Le brigadier-général (Bgen) Jennie Carignan, originaire d’Asbestos, est devenue jeudi la première femme à assumer le commandement de la 2e Division du Canada et de la Force opérationnelle interarmées (Est).

Une femme aux commandes des militaires

Le brigadier-général (Bgen) Jennie Carignan est devenue jeudi la première femme à assumer le commandement de la 2e Division du Canada et de la Force opérationnelle interarmées (Est). C’est maintenant un duo à la fois féminin et tout estrien qui se trouve à la tête 2e Division du Canada. En effet, Bgen Carignan sera secondée par la Bgen Josée Robidoux, originaire de Sherbrooke. C’est la première fois qu’une équipe de commandant et de commandant adjoint est composée de deux femmes au sein de l’armée canadienne.

Jennie Carignan a un parcours peu commun. Cette femme originaire d’Asbestos a, au cours de ses 32 années de carrière dans l’armée, contribué à faire tomber les barrières liées à la présence des femmes dans les Forces armées canadiennes (FAC).

« Depuis que j’ai eu le grade de colonel, presque tous les postes que j’ai occupés l’étaient par une femme pour la première fois. Ce n’est pas surprenant, parce que ce n’est qu’à partir de 1988 que tous les postes ont été ouverts aux femmes. Et ça prend un cheminement de carrière d’environ 30 ans pour arriver à un grade de colonel », met en perspective la Bgen Carignan.

Aujourd’hui, les femmes ont fait leur place dans l’armée canadienne, assure-t-elle. Personne à l’interne n’a été surpris d’apprendre qu’elle serait la commandante de la 2e Division du Canada. « Depuis 32 ans que je suis dans l’armée, on me connaît bien maintenant! Mais de l’externe, on sent encore de la surprise parfois quand une femme obtient un poste comme celui-là.

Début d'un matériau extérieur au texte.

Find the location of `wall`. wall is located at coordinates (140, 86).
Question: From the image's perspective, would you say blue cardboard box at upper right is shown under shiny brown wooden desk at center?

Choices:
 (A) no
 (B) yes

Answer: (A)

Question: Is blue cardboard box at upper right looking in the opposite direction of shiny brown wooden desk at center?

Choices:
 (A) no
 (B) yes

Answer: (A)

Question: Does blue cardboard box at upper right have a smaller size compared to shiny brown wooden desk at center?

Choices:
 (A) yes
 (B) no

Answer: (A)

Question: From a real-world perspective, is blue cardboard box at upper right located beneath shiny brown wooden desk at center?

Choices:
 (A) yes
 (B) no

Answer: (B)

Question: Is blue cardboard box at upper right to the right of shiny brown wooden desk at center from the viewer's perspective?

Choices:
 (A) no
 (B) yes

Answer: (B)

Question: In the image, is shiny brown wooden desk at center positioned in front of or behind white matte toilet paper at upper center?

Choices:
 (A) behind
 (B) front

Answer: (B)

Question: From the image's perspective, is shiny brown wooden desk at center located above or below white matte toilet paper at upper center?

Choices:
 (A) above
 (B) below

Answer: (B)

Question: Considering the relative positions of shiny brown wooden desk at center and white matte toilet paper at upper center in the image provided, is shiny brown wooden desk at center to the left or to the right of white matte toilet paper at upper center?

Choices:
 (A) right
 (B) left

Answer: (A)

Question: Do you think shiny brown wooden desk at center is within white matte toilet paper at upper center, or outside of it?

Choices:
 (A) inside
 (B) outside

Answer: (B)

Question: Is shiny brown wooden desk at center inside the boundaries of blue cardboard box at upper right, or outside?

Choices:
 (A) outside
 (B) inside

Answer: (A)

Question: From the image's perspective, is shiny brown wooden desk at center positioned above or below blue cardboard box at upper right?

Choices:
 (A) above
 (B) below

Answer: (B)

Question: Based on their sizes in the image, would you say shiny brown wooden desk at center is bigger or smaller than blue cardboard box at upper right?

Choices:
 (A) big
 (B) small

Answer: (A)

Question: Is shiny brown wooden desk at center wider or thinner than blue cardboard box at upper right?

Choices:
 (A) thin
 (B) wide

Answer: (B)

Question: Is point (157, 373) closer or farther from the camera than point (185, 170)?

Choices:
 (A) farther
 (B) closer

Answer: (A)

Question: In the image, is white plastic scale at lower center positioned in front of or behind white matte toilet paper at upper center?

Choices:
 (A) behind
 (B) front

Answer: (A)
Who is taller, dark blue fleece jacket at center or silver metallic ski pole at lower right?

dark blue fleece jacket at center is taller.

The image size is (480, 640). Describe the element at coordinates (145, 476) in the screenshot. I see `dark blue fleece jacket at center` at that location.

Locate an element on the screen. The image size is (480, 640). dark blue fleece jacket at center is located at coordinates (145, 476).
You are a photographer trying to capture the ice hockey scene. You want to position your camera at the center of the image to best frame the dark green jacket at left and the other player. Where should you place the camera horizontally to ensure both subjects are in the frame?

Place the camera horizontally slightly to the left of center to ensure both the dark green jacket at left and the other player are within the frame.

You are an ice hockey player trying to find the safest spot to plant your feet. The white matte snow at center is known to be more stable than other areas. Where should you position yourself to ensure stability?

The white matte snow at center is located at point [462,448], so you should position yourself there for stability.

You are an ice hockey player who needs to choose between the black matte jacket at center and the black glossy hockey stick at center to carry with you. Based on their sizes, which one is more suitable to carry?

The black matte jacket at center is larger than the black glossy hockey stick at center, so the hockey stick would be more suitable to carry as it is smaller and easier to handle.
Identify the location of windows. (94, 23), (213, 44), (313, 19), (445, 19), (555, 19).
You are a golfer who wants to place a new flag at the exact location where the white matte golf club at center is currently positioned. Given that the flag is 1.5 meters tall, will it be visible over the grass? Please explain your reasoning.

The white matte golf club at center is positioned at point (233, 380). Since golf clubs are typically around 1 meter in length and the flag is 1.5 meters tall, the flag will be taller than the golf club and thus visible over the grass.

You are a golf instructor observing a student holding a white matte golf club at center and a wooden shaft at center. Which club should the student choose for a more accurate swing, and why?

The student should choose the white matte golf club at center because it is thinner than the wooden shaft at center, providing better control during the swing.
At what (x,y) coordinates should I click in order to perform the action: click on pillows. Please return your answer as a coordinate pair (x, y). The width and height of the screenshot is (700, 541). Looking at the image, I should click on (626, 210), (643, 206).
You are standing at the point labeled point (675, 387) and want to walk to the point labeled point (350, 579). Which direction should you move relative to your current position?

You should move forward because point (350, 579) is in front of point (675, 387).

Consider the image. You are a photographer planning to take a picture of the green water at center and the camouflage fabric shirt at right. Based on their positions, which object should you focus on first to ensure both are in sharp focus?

Il y a encore du travail à faire au niveau des perceptions des gens face à la présence des femmes dans l’armée », soutient-elle.

Ce sera pour elle une fierté de travailler aux côtés de la Bgen Josée Robidoux, qui occupe le poste de commandante adjointe de la 2e Division du Canada depuis bientôt un an. Cette dernière est originaire de Sherbrooke. « Josée a fait son chemin dans la réserve. Elle aussi, elle a repoussé beaucoup de barrières », soutient Jennie Carignan.

À la recherche d’un grand défi
Jennie Carignan s’est enrôlée dans les Forces armées canadiennes en 1986. « Personne dans ma famille n’était dans l’armée, mais j’ai eu envie d’aller au Collège militaire. Je me cherchais un défi, quelque chose de difficile, une cause qui était plus grande que moi... »

Et elle a eu la piqûre. La piqûre d’une armée canadienne exigeante, ce qui ne l’a pas empêchée de relever aussi des défis personnels. En effet, l’Asbestrienne d’origine s’est mariée et a eu quatre enfants qui l’ont suivie dans sa vie de nomade.

« Au fil des années, j’ai dit oui à beaucoup de choses, se souvient-elle en riant, sans toujours savoir dans quoi je m’embarquais. »

Elle a occupé plusieurs postes de commandement, notamment celui de commandant du 5e Régiment du génie de combat, commandant du régiment de génie de la Force opérationnelle à Kandahar et commandant du Collège militaire royal de Saint-Jean. À l’étranger, elle a participé à des missions en Bosnie-Herzégovine, sur le plateau du Golan et en Afghanistan.

Puis s’est présenté jeudi un nouveau défi.

« C’est avec grande fierté et humilité que je prends le commandement de la 2e Division du Canada et de la Force opérationnelle interarmée (Est), une organisation que je connais bien et qui jouit d’un excellent bilan sous l’impressionnant leadership de mes prédécesseurs, notamment le brigadier-général Gosselin », a-t-elle soutenu jeudi.

La Force opérationnelle interarmées (Est) compte parmi les six forces régionales de ce genre mises sur pied par les Forces armées canadiennes (FAC). La commandante Carignan dirigera les interventions des FAC n’importe où si une aide est demandée pour des opérations domestiques ou à l’étranger.

Et l’action risque d’être au rendez-vous dès ses premiers mois de commandement parce que, en juillet, ce sera au tour de la Force opérationnelle interarmées (Est) de tomber en haute disponibilité opérationnelle. « Nos troupes seront prêtes à être déployées en tout temps. Actuellement, nous avons des opérations dans plusieurs pays. On risque d’avoir un été occupé parce que traditionnellement, c’est une saison demandante pour les opérations domestiques potentielles, comme celles qu’on a connues avec les vagues d’immigration ou avec les inondations », cite-t-elle en exemples.